TASK TO COMPLETE> Copy each line of the entries that contains the word "オアシスファーム町田".

RECORDS FOR PROCESSING>
════════════════════

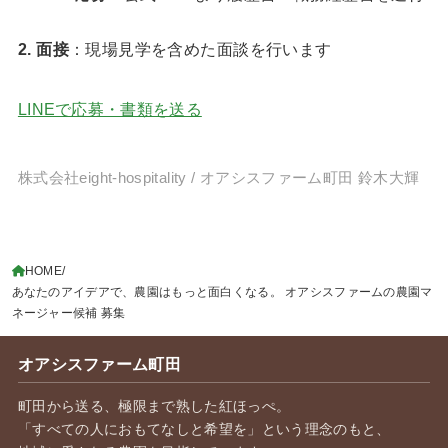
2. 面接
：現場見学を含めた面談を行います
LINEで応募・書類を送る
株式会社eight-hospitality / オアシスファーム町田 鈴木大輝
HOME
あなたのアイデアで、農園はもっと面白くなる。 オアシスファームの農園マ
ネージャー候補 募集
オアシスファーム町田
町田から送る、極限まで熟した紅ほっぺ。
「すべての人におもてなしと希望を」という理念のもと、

════════════════════

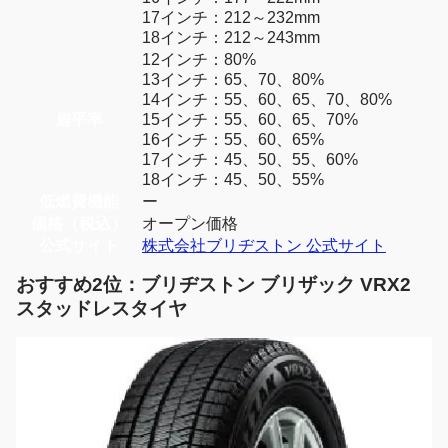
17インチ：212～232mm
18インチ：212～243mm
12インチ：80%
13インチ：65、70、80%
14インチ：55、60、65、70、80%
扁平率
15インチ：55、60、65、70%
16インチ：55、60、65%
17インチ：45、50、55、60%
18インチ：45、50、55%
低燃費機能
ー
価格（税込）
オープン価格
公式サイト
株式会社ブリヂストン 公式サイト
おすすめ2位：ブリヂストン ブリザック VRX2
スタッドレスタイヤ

════════════════════

RESULT BELOW>
株式会社eight-hospitality / オアシスファーム町田 鈴木大輝
オアシスファーム町田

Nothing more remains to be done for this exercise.